PROBLEM REQUIREMENTS: Return the text lines of all the entries below without a single change, and leave the pictures out.

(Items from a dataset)
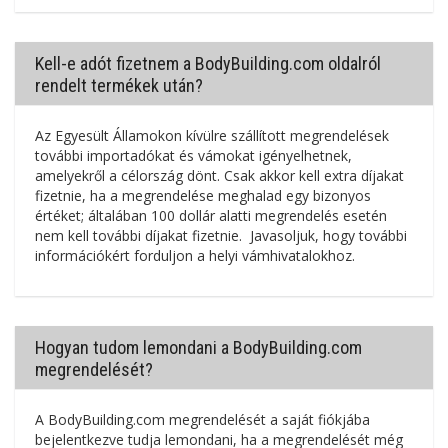
Kell-e adót fizetnem a BodyBuilding.com oldalról
rendelt termékek után?
Az Egyesült Államokon kívülre szállított megrendelések
további importadókat és vámokat igényelhetnek,
amelyekről a célország dönt. Csak akkor kell extra díjakat
fizetnie, ha a megrendelése meghalad egy bizonyos
értéket; általában 100 dollár alatti megrendelés esetén
nem kell további díjakat fizetnie. Javasoljuk, hogy további
információkért forduljon a helyi vámhivatalokhoz.
Hogyan tudom lemondani a BodyBuilding.com
megrendelését?
A BodyBuilding.com megrendelését a saját fiókjába
bejelentkezve tudja lemondani, ha a megrendelését még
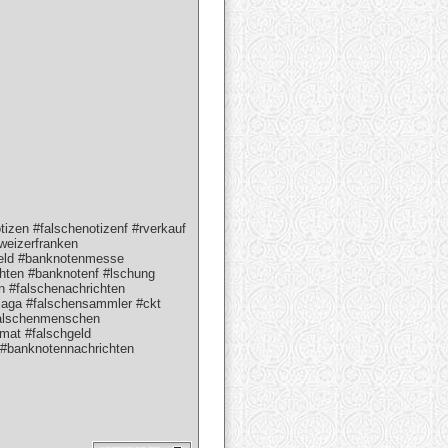
zen #falschenotizenf #rverkauf
hweizerfranken
hgeld #banknotenmesse
hten #banknotenf #lschung
n #falschenachrichten
laga #falschensammler #ckt
falschenmenschen
mat #falschgeld
#banknotennachrichten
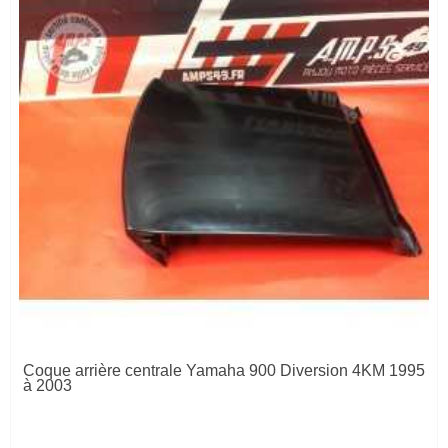
Coque arrière centrale Yamaha 900 Diversion 4KM 1995
à 2003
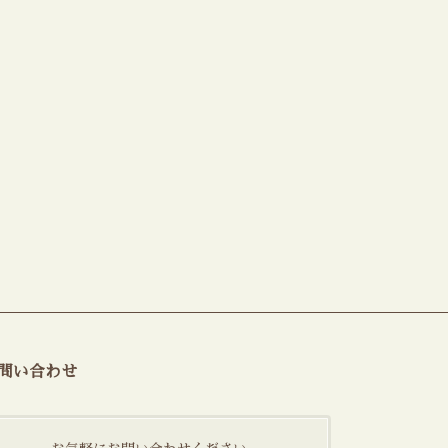
問い合わせ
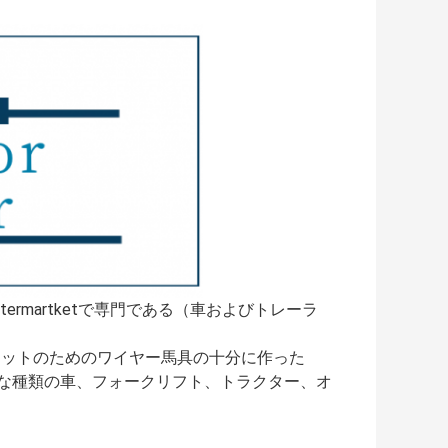
rmartketで専門である（車およびトレーラ
ケットのためのワイヤー馬具の十分に作った
いろな種類の車、フォークリフト、トラクター、オ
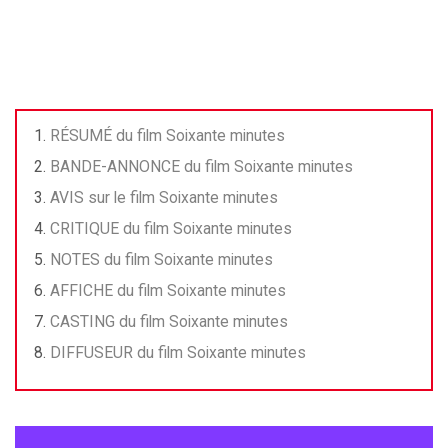
RÉSUMÉ du film Soixante minutes
BANDE-ANNONCE du film Soixante minutes
AVIS sur le film Soixante minutes
CRITIQUE du film Soixante minutes
NOTES du film Soixante minutes
AFFICHE du film Soixante minutes
CASTING du film Soixante minutes
DIFFUSEUR du film Soixante minutes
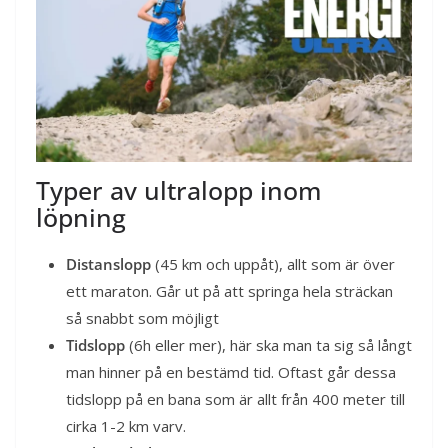
Typer av ultralopp inom
löpning
Distanslopp
(45 km och uppåt), allt som är över
ett maraton. Går ut på att springa hela sträckan
så snabbt som möjligt
Tidslopp
(6h eller mer), här ska man ta sig så långt
man hinner på en bestämd tid. Oftast går dessa
tidslopp på en bana som är allt från 400 meter till
cirka 1-2 km varv.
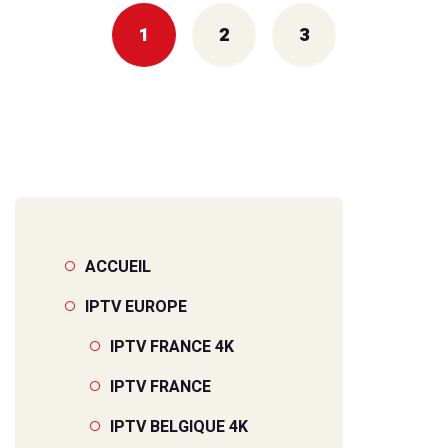
1
2
3
ACCUEIL
IPTV EUROPE
IPTV FRANCE 4K
IPTV FRANCE
IPTV BELGIQUE 4K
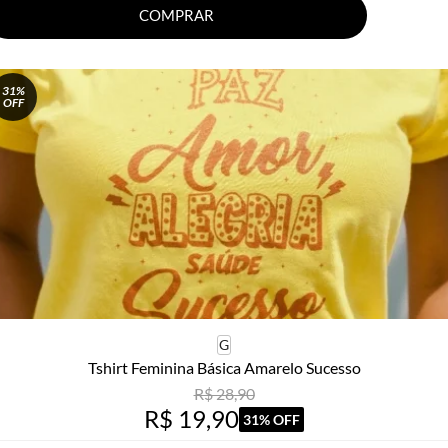
COMPRAR
31%
OFF
G
Tshirt Feminina Básica Amarelo Sucesso
R$ 28,90
R$ 19,90
31% OFF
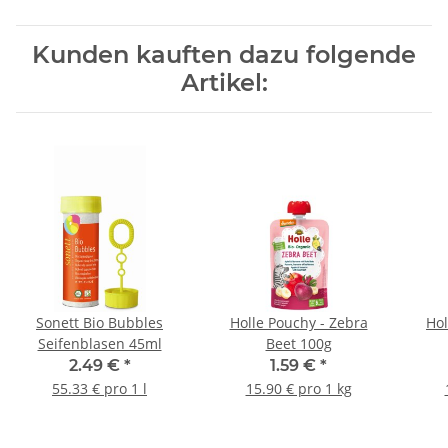
Kunden kauften dazu folgende
Artikel:
Sonett Bio Bubbles
Holle Pouchy - Zebra
Hol
Seifenblasen 45ml
Beet 100g
2.49 €
*
1.59 €
*
55.33 € pro 1 l
15.90 € pro 1 kg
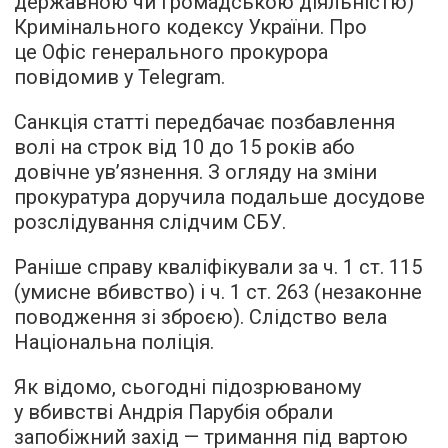
державною чи громадською діяльністю)
Кримінального кодексу України. Про
це Офіс генерального прокурора
повідомив у Telegram.
Санкція статті передбачає позбавлення
волі на строк від 10 до 15 років або
довічне ув’язнення. З огляду на зміни
прокуратура доручила подальше досудове
розслідування слідчим СБУ.
Раніше справу кваліфікували за ч. 1 ст. 115
(умисне вбивство) і ч. 1 ст. 263 (незаконне
поводження зі зброєю). Слідство вела
Національна поліція.
Як відомо, сьогодні підозрюваному
у вбивстві Андрія Парубія обрали
запобіжний захід — тримання під вартою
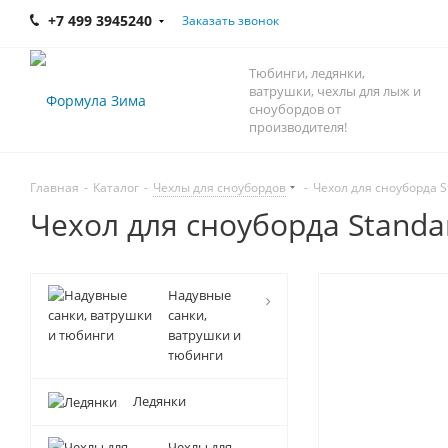
+7 499 3945240
Заказать звонок
Тюбинги, ледянки,
ватрушки, чехлы для лыж и
сноубордов от
производителя!
Главная
-
Каталог
-
Чехлы для сноубордов
-
Чехол для сноуборда S
Чехол для сноуборда Standa
Надувные
санки,
ватрушки и
тюбинги
Ледянки
Чехлы для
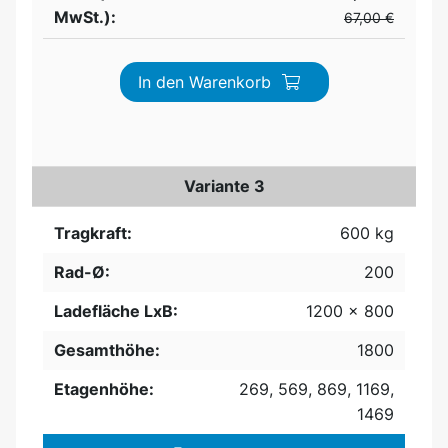
MwSt.):
67,00 €
In den Warenkorb
Variante 3
Tragkraft:
600 kg
Rad-Ø:
200
Ladefläche LxB:
1200 x 800
Gesamthöhe:
1800
Etagenhöhe:
269, 569, 869, 1169,
1469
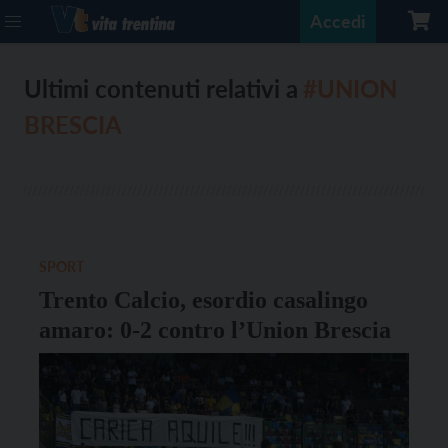
Accedi
Ultimi contenuti relativi a
#UNION
BRESCIA
SPORT
Trento Calcio, esordio casalingo
amaro: 0-2 contro l’Union Brescia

ANSWER TO THIS PROBLEM:
Kell-e adót fizetnem a BodyBuilding.com oldalról
rendelt termékek után?
Az Egyesült Államokon kívülre szállított megrendelések
további importadókat és vámokat igényelhetnek,
amelyekről a célország dönt. Csak akkor kell extra díjakat
fizetnie, ha a megrendelése meghalad egy bizonyos
értéket; általában 100 dollár alatti megrendelés esetén
nem kell további díjakat fizetnie. Javasoljuk, hogy további
információkért forduljon a helyi vámhivatalokhoz.
Hogyan tudom lemondani a BodyBuilding.com
megrendelését?
A BodyBuilding.com megrendelését a saját fiókjába
bejelentkezve tudja lemondani, ha a megrendelését még
zen #falschenotizenf #rverkauf
hweizerfranken
hgeld #banknotenmesse
hten #banknotenf #lschung
n #falschenachrichten
laga #falschensammler #ckt
falschenmenschen
mat #falschgeld
#banknotennachrichten
Coque arrière centrale Yamaha 900 Diversion 4KM 1995
à 2003
問い合わせ
rmartketで専門である（車およびトレーラ
ケットのためのワイヤー馬具の十分に作った
いろな種類の車、フォークリフト、トラクター、オ
RÉSUMÉ du film Soixante minutes
BANDE-ANNONCE du film Soixante minutes
AVIS sur le film Soixante minutes
CRITIQUE du film Soixante minutes
NOTES du film Soixante minutes
AFFICHE du film Soixante minutes
CASTING du film Soixante minutes
DIFFUSEUR du film Soixante minutes
Typer av ultralopp inom
löpning
Distanslopp
(45 km och uppåt), allt som är över
ett maraton. Går ut på att springa hela sträckan
så snabbt som möjligt
Tidslopp
(6h eller mer), här ska man ta sig så långt
man hinner på en bestämd tid. Oftast går dessa
tidslopp på en bana som är allt från 400 meter till
cirka 1-2 km varv.
1
2
3
ACCUEIL
IPTV EUROPE
IPTV FRANCE 4K
IPTV FRANCE
IPTV BELGIQUE 4K
COMPRAR
31%
OFF
G
Tshirt Feminina Básica Amarelo Sucesso
R$ 28,90
R$ 19,90
31% OFF
Kunden kauften dazu folgende
Artikel:
Sonett Bio Bubbles
Holle Pouchy - Zebra
Hol
Seifenblasen 45ml
Beet 100g
2.49 €
*
1.59 €
*
55.33 € pro 1 l
15.90 € pro 1 kg
державною чи громадською діяльністю)
Кримінального кодексу України. Про
це Офіс генерального прокурора
повідомив у Telegram.
Санкція статті передбачає позбавлення
волі на строк від 10 до 15 років або
довічне ув’язнення. З огляду на зміни
прокуратура доручила подальше досудове
розслідування слідчим СБУ.
Раніше справу кваліфікували за ч. 1 ст. 115
(умисне вбивство) і ч. 1 ст. 263 (незаконне
поводження зі зброєю). Слідство вела
Національна поліція.
Як відомо, сьогодні підозрюваному
у вбивстві Андрія Парубія обрали
запобіжний захід — тримання під вартою
+7 499 3945240
Заказать звонок
Тюбинги, ледянки,
ватрушки, чехлы для лыж и
сноубордов от
производителя!
Главная
-
Каталог
-
Чехлы для сноубордов
-
Чехол для сноуборда S
Чехол для сноуборда Standa
Надувные
санки,
ватрушки и
тюбинги
Ледянки
Чехлы для
MwSt.):
67,00 €
In den Warenkorb
Variante 3
Tragkraft:
600 kg
Rad-Ø:
200
Ladefläche LxB:
1200 x 800
Gesamthöhe:
1800
Etagenhöhe:
269, 569, 869, 1169,
1469
Accedi
Ultimi contenuti relativi a
#UNION
BRESCIA
SPORT
Trento Calcio, esordio casalingo
amaro: 0-2 contro l’Union Brescia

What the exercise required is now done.